Praise her for being dry (e.g., “Nice dry pants”), and give her lots of social reinforcers (e.g., hugs, kisses). Then give your child a small piece of the food treat or a sip of a drink.

c.  If your child is wet:

Tell her “No wet pants.” Take her immediately to the toilet (using Procedure 1 above). Have your child do as many of the steps as possible and use hand-over-hand prompting for those steps your child does not know.

d.  For the steps your child can partially perform:

*Pair every step in this procedure with the actual instruction (e.g., “walk to the bathroom”).

*Do not talk to or praise your child during this procedure; only give those verbal instructions to complete the step(s) involved. Your voice should be calm but firm.

*Do not scold or reinforce behavior (such as with a drink or affection) during this procedure.

Day One


Step 1. Change & Drink:

After a small breakfast (no starches) change your child’s diaper to training pants. At breakfast have your child drink at least 1 ½ cups (6 oz.) of her favorite drink.

Step 2. Perform Procedures 1 & 2:

Five minutes after breakfast perform a dry pants check (Procedure 2).

If your child is dry, praise her and give her a small piece of her food treat. Then ask, “What do you need to do?” Verbally prompt your child to state, “Go potty.” Proceed to performing toileting (Procedure 1). If your child eliminates, give her lots of praise and a reinforcer of her choice. If your child does not eliminate, say “nice try” and continue with the toileting schedule below.

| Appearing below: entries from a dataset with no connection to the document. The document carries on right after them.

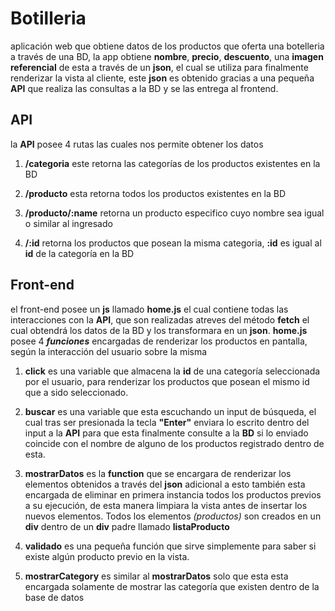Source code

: # Botilleria
aplicación web que obtiene datos de los productos que oferta una botelleria a través de una BD, la app obtiene **nombre**, **precio**, **descuento**, una **imagen referencial** de esta a través de un **json**, el cual se utiliza para finalmente renderizar la vista al cliente, este **json** es obtenido  gracias a una pequeña **API** que realiza las consultas a la BD y se las entrega al frontend.
## API
la **API** posee 4 rutas las cuales nos permite obtener los datos

 1. **/categoria**
 este retorna las categorías de los productos existentes en la BD
 
 2. **/producto**
 esta retorna todos los productos existentes en la BD 
 
 3. **/producto/:name**
 retorna un producto especifico cuyo nombre sea igual o similar al ingresado
 4. **/:id**
retorna los productos que posean la misma categoria, **:id** es igual al **id** de la categoría en la BD

## Front-end
el front-end posee un **js** llamado **home.js** el cual contiene todas las interacciones con la **API**, que son realizadas atreves del método **fetch** el cual obtendrá los datos de la BD y los transformara en un **json**.
**home.js** posee 4 ***funciones*** encargadas de renderizar los productos en pantalla, según la interacción del usuario sobre la misma
 

 1. **click**
 es una variable que almacena la **id** de una categoría seleccionada por el usuario, para renderizar los productos que posean el mismo id que a sido seleccionado.
 
 2. **buscar**
es una variable que esta escuchando un input de búsqueda, el cual tras ser presionada la tecla **"Enter"** enviara lo escrito dentro del input a la **API** para que esta finalmente consulte a la **BD** si lo enviado coincide con el nombre de alguno de los productos registrado dentro de esta.

 3. **mostrarDatos**
es la **function** que se encargara de renderizar los elementos obtenidos a través del **json**  adicional a esto también esta encargada de eliminar en primera instancia todos los productos previos a su ejecución, de esta manera limpiara la vista antes de insertar los nuevos elementos. 
Todos los elementos *(productos)* son creados en un **div** dentro de un **div** padre llamado **listaProducto**

 4. **validado**
es una pequeña función que sirve simplemente para saber si existe algún producto previo en la vista.

 5. **mostrarCategory**
es similar al **mostrarDatos** solo que esta esta encargada solamente de mostrar las categoría que existen dentro de la base de datos
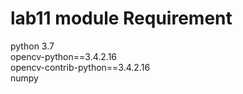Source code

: # lab11 module Requirement

python 3.7  
opencv-python==3.4.2.16  
opencv-contrib-python==3.4.2.16  
numpy

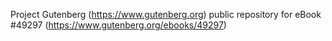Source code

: Project Gutenberg (https://www.gutenberg.org) public repository for eBook #49297 (https://www.gutenberg.org/ebooks/49297)
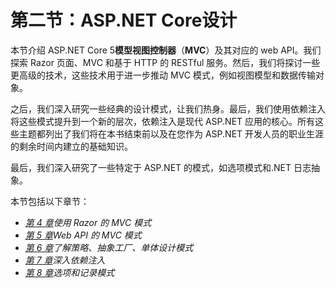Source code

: # 第二节：ASP.NET Core设计

本节介绍 ASP.NET Core 5**模型视图控制器**（**MVC**）及其对应的 web API。我们探索 Razor 页面、MVC 和基于 HTTP 的 RESTful 服务。然后，我们将探讨一些更高级的技术，这些技术用于进一步推动 MVC 模式，例如视图模型和数据传输对象。

之后，我们深入研究一些经典的设计模式，让我们热身。最后，我们使用依赖注入将这些模式提升到一个新的层次，依赖注入是现代 ASP.NET 应用的核心。所有这些主题都列出了我们将在本书结束前以及在您作为 ASP.NET 开发人员的职业生涯的剩余时间内建立的基础知识。

最后，我们深入研究了一些特定于 ASP.NET 的模式，如选项模式和.NET 日志抽象。

本节包括以下章节：

*   [*第 4 章*](04.html#_idTextAnchor056)*使用 Razor 的 MVC 模式*
*   [*第 5 章*](05.html#_idTextAnchor075)*Web API 的 MVC 模式*
*   [*第 6 章*](06.html#_idTextAnchor099)*了解策略、抽象工厂、单体设计模式*
*   [*第 7 章*](07.html#_idTextAnchor124)*深入依赖注入*
*   [*第 8 章*](08.html#_idTextAnchor151)*选项和记录模式*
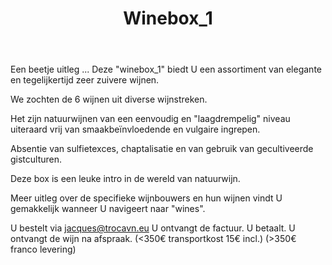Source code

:﻿---
title:  Winebox_1
photo:  winebox_1.jpg
layout: winebox


wijnen:
    - naam: La Bohème'14
      ref:    
      app:  Vin de France
      type: Blanc sec
      cep:  Melon de Bourgogne
      prijs: €10.94
      opm: Pays Nantais (Loire/France)
    
    - naam: Ciapè'14
      ref:   
      app:  D.O.C. Cortese 
      type: Vino bianco
      cep:  Cortese
      prijs: €9.53
      opm: Colli Tortonesi (Piemonte/Italia)
    
    - naam: Cuvée 100 Noms'12
      ref:   
      app:  Vin de France
      type: Blanc sec
      cep:  Ugni blanc/Colombard
      prijs: €7.09
      opm: Gers (Sud-Ouest/France)
      
    - naam: Hanami'14
      ref:   
      app:  A.O.C. Saumur Champigny
      type: Rouge
      cep:  Cabernet Franc
      prijs: €12.59
      opm: Loire/France
      
    - naam: Tombé du Ciel'13
      ref:   
      app:  Vin de France
      type: Rouge
      cep:  Carignan/Syrah/Granache
      prijs: €9.53
      opm: Pyrénées Orientales (Roussillon/France)
      
    - naam: Barbera del Monferrato'12
      ref:   
      app:  D.O.C. Barbera del Monferrato
      type: Rosso
      cep:  Barbera
      prijs: €10.47
      opm: Monferrato Casalese (Piemonte/Italia)
---
Een beetje uitleg ...
Deze "winebox_1" biedt U een assortiment van elegante en tegelijkertijd zeer zuivere wijnen.

We zochten de 6 wijnen uit diverse wijnstreken.

Het zijn natuurwijnen van een eenvoudig en "laagdrempelig" niveau uiteraard vrij van smaakbeïnvloedende en vulgaire ingrepen.

Absentie van sulfietexces, chaptalisatie en van gebruik van gecultiveerde gistculturen.

Deze box is een leuke intro in de wereld van natuurwijn.

Meer uitleg over de specifieke wijnbouwers en hun wijnen vindt U gemakkelijk wanneer U navigeert naar "wines".

U bestelt via jacques@trocavn.eu 
U ontvangt de factuur. 
U betaalt.
U ontvangt de wijn na afspraak.
(<350€ transportkost 15€ incl.)
(>350€ franco levering)
 
   



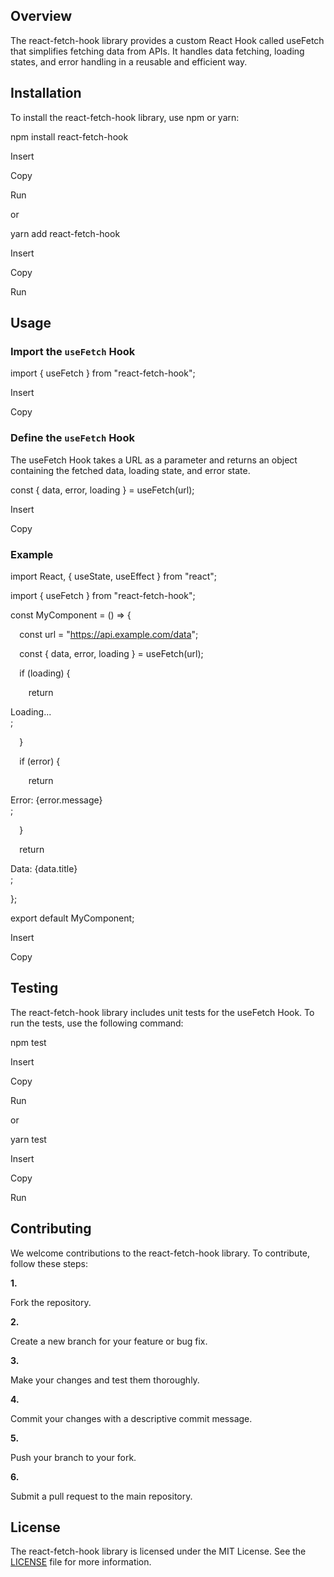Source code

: ## Overview
The react-fetch-hook library provides a custom React Hook called useFetch that simplifies fetching data from APIs. It handles data fetching, loading states, and error handling in a reusable and efficient way. 
## Installation
To install the react-fetch-hook library, use npm or yarn: 

npm install react-fetch-hook

Insert

Copy

Run

or 

yarn add react-fetch-hook

Insert

Copy

Run
## Usage
### Import the `useFetch` Hook
import { useFetch } from "react-fetch-hook";

Insert

Copy
### Define the `useFetch` Hook
The useFetch Hook takes a URL as a parameter and returns an object containing the fetched data, loading state, and error state. 

const { data, error, loading } = useFetch(url);

Insert

Copy
### Example
import React, { useState, useEffect } from "react";

import { useFetch } from "react-fetch-hook";

const MyComponent = () => {

`  `const url = "https://api.example.com/data";

`  `const { data, error, loading } = useFetch(url);

`  `if (loading) {

`    `return <div>Loading...</div>;

`  `}

`  `if (error) {

`    `return <div>Error: {error.message}</div>;

`  `}

`  `return <div>Data: {data.title}</div>;

};

export default MyComponent;

Insert

Copy
## Testing
The react-fetch-hook library includes unit tests for the useFetch Hook. To run the tests, use the following command: 

npm test

Insert

Copy

Run

or 

yarn test

Insert

Copy

Run
## Contributing
We welcome contributions to the react-fetch-hook library. To contribute, follow these steps: 

**1.**

Fork the repository.

**2.**

Create a new branch for your feature or bug fix.

**3.**

Make your changes and test them thoroughly.

**4.**

Commit your changes with a descriptive commit message.

**5.**

Push your branch to your fork.

**6.**

Submit a pull request to the main repository.
## License
The react-fetch-hook library is licensed under the MIT License. See the [LICENSE](vscode-webview://1mahtnq0sopt7pdc3loj4k973dg8jdon679pbqftj6rtiob4vmta/LICENSE) file for more information.
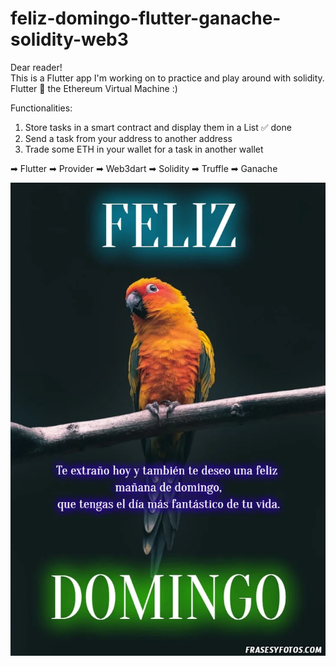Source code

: # feliz-domingo-flutter-ganache-solidity-web3

Dear reader!  
This is a Flutter app I'm working on to practice and play around with solidity.  
Flutter 💖 the Ethereum Virtual Machine :)  

Functionalities:
1. Store tasks in a smart contract and display them in a List ✅ done
2. Send a task from your address to another address
3. Trade some ETH in your wallet for a task in another wallet 


➡ Flutter
➡ Provider
➡ Web3dart
➡ Solidity
➡ Truffle
➡ Ganache


![](photofeliz.jpg)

Step 3. Toileting Schedule One:

After performing the above procedures, repeat the following cycles:

a.  Every 10 minutes: Dry pants check (Procedure 2).

b.  Every 20 minutes: Toileting (Procedure 1). Do this approximately 10 minutes before your child has a bowel movement (BM).  The BM schedule is based on what you recorded on the original toileting data sheet prior to training. Record whether your child was dry, wet, and/or had a BM.

c.  Every 1 hour:  Have your child drink a ½ to 1 cup of her favorite drink.

Step 4. Toileting Schedule Two:

When your child is eliminating in the toilet with no accidents for at least three hours:

a.  Every 15 minutes: Dry pants check (Procedure 2).

b.  Every 30 minutes: Toileting (Procedure 1).

c.  Every 90 minutes: Have your child drink a glass of liquid.

If your child has four or more accidents in a row, have your child repeat the toileting procedure after each accident two times and decrease consumption of the drink to a ½ cup.

Final Steps:

For every three-hour interval your child goes without any accidents:

  • Increase the intervals between dry pants checks and toileting procedures by 5 to 10 minutes.
  • Increase the intervals between liquid consumption by 30 minutes.

Diapers should only be worn when your child is asleep.  Eating schedules should be kept the same, but prepare lighter meals with fewer starches.

Day Two and Beyond


Continue with the same toileting schedule you ended with on Day 1. When your child is eliminating every two to three hours, stop giving liquids on a scheduled basis and slowly thin out (decrease) reinforcers for eliminating in the toilet.  By continuing to follow this procedure, you and your child will be on the way to success!


Adapted from Toilet Training in Less Than a Day by Nathan H. Azrin and Richard M. Foxx

Disclaimer: The recommendations provided are general. For specific recommendations for you and/or your child please consult with a behavior analyst.